CCLAC23 / « Fier d’avoir pu collaborer avec la région de manière solide et dynamique »

juil. 17, 2024, 14:10 by System

La 23e session du Comité de coordination FAO/OMS pour l’Amérique latine et les Caraïbes (CCLAC23) se tiendra en ligne du 22 au 26 juillet 2024. Alors que les membres et les observateurs se préparent pour cette réunion, nous avons rencontré Rommel Betancourt, président du CCLAC23, pour discuter de l’ordre du jour, de son expérience à la tête des travaux du Codex dans la région au cours des quatre dernières années, et de bien d’autres sujets. Dans cet entretien, Rommel partage également quelques souvenirs, évoquant ses premières impressions et ses sentiments à l’égard de son nouveau rôle de coordinateur régional.

Rommel, merci de nous accorder un peu de votre temps. Vous êtes bien connu au sein de la famille du Codex, mais il se peut que certains nouveaux délégués ne vous connaissent pas encore. Comment vous présenteriez-vous ?

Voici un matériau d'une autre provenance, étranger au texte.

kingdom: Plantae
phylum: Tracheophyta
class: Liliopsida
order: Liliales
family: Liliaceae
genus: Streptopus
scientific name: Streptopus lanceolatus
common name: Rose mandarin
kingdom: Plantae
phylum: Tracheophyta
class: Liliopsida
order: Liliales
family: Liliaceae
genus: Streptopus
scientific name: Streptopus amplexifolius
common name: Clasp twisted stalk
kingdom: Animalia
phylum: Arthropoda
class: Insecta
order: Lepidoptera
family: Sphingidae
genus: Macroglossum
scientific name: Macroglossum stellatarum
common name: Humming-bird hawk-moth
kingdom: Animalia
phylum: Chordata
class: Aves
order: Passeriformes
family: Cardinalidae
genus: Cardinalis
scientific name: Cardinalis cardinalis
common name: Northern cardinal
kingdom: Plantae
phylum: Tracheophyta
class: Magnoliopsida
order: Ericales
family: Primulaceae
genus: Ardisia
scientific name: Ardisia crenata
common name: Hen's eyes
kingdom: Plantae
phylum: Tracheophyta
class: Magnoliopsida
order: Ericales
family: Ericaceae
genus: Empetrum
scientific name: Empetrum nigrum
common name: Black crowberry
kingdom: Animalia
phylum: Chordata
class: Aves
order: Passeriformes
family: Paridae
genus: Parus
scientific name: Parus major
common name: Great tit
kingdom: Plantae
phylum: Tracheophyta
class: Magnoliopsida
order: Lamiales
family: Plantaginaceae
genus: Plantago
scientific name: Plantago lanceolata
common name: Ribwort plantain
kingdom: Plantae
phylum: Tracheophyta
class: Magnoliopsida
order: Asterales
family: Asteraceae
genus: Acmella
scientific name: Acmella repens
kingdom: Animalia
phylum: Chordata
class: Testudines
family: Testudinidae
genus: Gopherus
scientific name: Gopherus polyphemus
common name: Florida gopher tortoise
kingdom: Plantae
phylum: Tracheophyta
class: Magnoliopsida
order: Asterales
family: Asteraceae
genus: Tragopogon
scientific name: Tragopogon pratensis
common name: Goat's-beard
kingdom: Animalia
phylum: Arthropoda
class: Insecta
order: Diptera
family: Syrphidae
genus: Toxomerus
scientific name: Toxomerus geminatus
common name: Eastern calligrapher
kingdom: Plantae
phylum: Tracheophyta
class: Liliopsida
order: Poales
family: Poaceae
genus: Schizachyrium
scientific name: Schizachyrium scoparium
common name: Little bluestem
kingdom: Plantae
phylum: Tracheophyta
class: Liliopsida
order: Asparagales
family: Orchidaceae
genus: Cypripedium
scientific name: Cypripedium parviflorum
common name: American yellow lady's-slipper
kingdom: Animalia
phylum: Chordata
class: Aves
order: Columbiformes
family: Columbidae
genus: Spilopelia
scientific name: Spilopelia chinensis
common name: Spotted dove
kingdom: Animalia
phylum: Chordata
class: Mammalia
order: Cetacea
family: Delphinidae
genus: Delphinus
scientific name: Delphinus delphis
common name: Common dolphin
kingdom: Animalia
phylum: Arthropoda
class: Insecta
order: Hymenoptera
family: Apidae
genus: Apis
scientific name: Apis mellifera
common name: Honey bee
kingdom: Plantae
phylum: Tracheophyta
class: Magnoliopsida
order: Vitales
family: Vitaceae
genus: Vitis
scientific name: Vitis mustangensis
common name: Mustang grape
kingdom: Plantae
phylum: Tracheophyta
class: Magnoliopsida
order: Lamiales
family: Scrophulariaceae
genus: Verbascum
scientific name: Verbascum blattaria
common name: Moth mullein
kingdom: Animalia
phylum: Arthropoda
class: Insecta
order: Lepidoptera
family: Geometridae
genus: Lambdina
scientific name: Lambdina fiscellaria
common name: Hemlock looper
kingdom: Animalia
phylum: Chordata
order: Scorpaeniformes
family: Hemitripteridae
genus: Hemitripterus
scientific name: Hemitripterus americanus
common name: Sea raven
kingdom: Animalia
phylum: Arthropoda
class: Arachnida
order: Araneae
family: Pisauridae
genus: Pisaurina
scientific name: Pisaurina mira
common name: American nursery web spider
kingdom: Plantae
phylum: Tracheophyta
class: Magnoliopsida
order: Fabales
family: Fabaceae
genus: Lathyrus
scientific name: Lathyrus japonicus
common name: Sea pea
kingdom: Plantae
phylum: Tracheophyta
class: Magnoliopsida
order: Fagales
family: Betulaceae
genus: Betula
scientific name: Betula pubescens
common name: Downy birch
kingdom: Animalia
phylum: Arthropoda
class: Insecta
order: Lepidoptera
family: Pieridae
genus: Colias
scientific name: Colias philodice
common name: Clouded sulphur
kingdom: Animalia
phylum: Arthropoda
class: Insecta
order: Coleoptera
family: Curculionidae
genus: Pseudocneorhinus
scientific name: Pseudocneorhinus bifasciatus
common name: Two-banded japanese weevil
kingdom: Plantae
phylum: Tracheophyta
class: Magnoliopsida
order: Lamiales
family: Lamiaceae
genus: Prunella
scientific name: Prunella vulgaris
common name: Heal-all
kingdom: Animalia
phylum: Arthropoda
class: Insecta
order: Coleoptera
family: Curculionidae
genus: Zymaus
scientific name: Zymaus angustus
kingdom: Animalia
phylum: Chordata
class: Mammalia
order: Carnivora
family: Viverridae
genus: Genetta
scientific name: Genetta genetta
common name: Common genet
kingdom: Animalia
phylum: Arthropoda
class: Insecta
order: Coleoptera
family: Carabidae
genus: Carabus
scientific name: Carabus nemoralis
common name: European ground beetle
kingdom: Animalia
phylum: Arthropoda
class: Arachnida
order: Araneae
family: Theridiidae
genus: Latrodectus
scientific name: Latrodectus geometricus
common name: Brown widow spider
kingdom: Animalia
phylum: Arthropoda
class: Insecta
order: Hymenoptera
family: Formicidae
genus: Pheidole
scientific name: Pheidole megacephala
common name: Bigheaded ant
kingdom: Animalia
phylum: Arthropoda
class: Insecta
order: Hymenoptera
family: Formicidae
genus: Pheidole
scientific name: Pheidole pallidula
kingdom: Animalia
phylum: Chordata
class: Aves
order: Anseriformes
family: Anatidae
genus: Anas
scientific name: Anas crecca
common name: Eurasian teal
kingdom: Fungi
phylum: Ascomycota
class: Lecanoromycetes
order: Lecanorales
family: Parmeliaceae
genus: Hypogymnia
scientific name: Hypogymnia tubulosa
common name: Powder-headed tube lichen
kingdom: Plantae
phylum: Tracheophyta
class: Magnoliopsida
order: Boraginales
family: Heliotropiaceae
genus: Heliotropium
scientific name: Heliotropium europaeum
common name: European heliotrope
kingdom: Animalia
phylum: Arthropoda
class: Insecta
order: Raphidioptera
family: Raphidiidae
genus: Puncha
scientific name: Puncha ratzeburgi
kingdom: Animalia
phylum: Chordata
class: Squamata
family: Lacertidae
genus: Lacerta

Je dirais : « Bienvenue dans la famille du Codex et dans l’univers du Codex ». Le Codex est un univers fascinant, même s’il peut parfois sembler un peu abstrait. Nous avons pour mission de veiller à l’élaboration correcte des normes alimentaires, des codes d’usages et des lignes directrices. Nous faisons partie des « trois sœurs » reconnues par l’Organisation mondiale du commerce (OMC) et fondons toujours nos décisions sur le processus scientifique. Nous sommes fiers d’assumer cette responsabilité qui nous permet de contribuer positivement à la réalisation des deux grands mandats qui nous ont été confiés : protéger la santé des consommateurs et instaurer des pratiques équitables dans le commerce alimentaire. Depuis l’Équateur, au milieu du monde, et par le biais de la coordination du Comité FAO/OMS pour l’Amérique latine et les Caraïbes (CCLAC), je suis et serai toujours très heureuse d’apporter mon soutien, de collaborer, de tisser des liens et d’engager des dialogues approfondis. Personnellement, je considère le dialogue comme un outil fondamental pour créer un consensus et, bien que ce soit un point important, beaucoup dépend de nous : nous devons faire ces efforts pour parvenir à nous mettre d’accord, à atteindre un consensus, à aller de l’avant de manière conjointe, harmonisée et grâce au travail d’équipe. C’est de cela qu’il s’agit. J’espère pouvoir trouver davantage de personnes qui partagent cette vision afin de continuer à travailler ensemble.

La CCLAC23 se tiendra en ligne. Comment vous préparez-vous à cette réunion ?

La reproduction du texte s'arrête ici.